Notes on a Nervous Planet(13)
We often find ourselves wishing for more hours in the day, but that wouldn’t help anything. The problem, clearly, isn’t that we have a shortage of time. It’s more that we have an overload of everything else.
Remember
Feeling you have no time doesn’t mean you have no time.
Feeling you are ugly doesn’t mean you are ugly.
Feeling anxious doesn’t mean you need to be anxious.
Feeling you haven’t achieved enough doesn’t mean you haven’t achieved enough.
Feeling you lack things doesn’t make you less complete.
5
LIFE OVERLOAD
An excess of everything
THERE IS, IN the current world, an excess of everything.
Think of just one single category of thing.
Think, say, of the thing you are holding – a book.
There are a lot of books. You have, for whatever reason, chosen to read this one, for which I sincerely thank you. But while you are reading this book you might also be painfully aware that you aren’t reading other books. And I don’t want to stress you out too much but there are a lot of other books. The website Mental Floss, relying heavily on data from Google, calculated there were – at a conservative estimate – 134,021,533 books in existence, but that was halfway through 2016. There are many millions more now. And anyway, 134,021,533 is still, technically, a lot.
It wasn’t always like this.
We didn’t always have so many books, and there was an obvious reason. Before printing presses books had to be made by hand, written on surfaces of clay, papyrus, wax or parchment.
Even after the printing press was invented there wasn’t that much stuff to read. A book club in England in the early 16th century would have struggled as there were only around 40 different books published a year, according to figures from the British Library. An avid reader could therefore quite easily keep up with every book that was published.
‘So, what are ye all reading?’ a hypothetical member of the hypothetical book club would ask.
‘Whatever there is, Cedric,’ would be the reply.
However, the situation changed quite quickly. By the year 1600 there were around 400 different titles being published per year in England – a tenfold increase on the previous century.
Although it is said that the poet Samuel Taylor Coleridge was the last person who read everything, this is a technical impossibility as he died in 1834, when there were already millions of books in existence. However, what is interesting is that people of the time could believe it was possible to read everything. No one could believe such a thing now.

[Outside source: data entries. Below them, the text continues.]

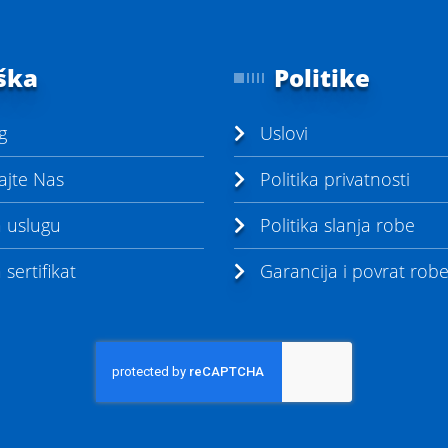
ška
Politike
g
Uslovi
ajte Nas
Politika privatnosti
a uslugu
Politika slanja robe
sertifikat
Garancija i povrat rob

We all know that, even if we break the world record for speed reading, the number of books we read will only ever be a minuscule fraction of the books in existence. We are drowning in books just as we are drowning in TV shows. And yet we can only read one book – and watch one TV show – at a time. We have multiplied everything, but we are still individual selves. There is only one of us. And we are all smaller than an internet. To enjoy life, we might have to stop thinking about what we will never be able to read and watch and say and do, and start to think of how to enjoy the world within our boundaries. To live on a human scale. To focus on the few things we can do, rather than the millions of things we can’t. To not crave parallel lives. To find a smaller mathematics. To be a proud and singular one. An indivisible prime.
The world is having a panic attack
PANIC IS A kind of overload.
That is how my panic attacks used to feel. An excess of thought and fear. An overloaded mind reaches a breaking point and the panic floods in. Because that overload makes you feel trapped. Psychologically boxed in. That is why panic attacks often happen in over-stimulating environments. Supermarkets and nightclubs and theatres and overcrowded trains.
But what happens when overload becomes a central characteristic of modern life? Consumer overload. Work overload. Environmental overload. News overload. Information overload.
The challenge today, then, is not that life is necessarily worse than it once was. In many ways, human lives have the potential to be better and healthier and even happier than in eras past. The trouble is our lives are also cluttered. The challenge is to find who we are amid the crowd of ourselves.
Places I have had panic attacks Supermarkets.
The windowless basement floor of a department store.
A packed music festival.
At a nightclub.
On an aeroplane.
On the London underground.
In a tapas bar in Seville.
In the BBC News green room.
On a train from London to York (it lasted most of the journey).
In a cinema.
In a theatre.
At a corner shop.
On a stage, feeling unnatural, with a thousand faces staring at me.
Walking through Covent Garden.
Watching the TV.
At home, very late at night, after a busy day, with a streetlight glowing an ominous orange through the curtains.
In a bank.
In front of a computer screen.
A nervous planet
‘IMAGINE IF THE world didn’t simply make people mad,’ a friend said to me recently, after I’d told him about the book I was trying to write. ‘Imagine if the world was itself mad. Or, you know, the bits of the world to do with us. Humans. I mean, what if it is literally mad. I think that’s what is happening. I think human society is breaking down.’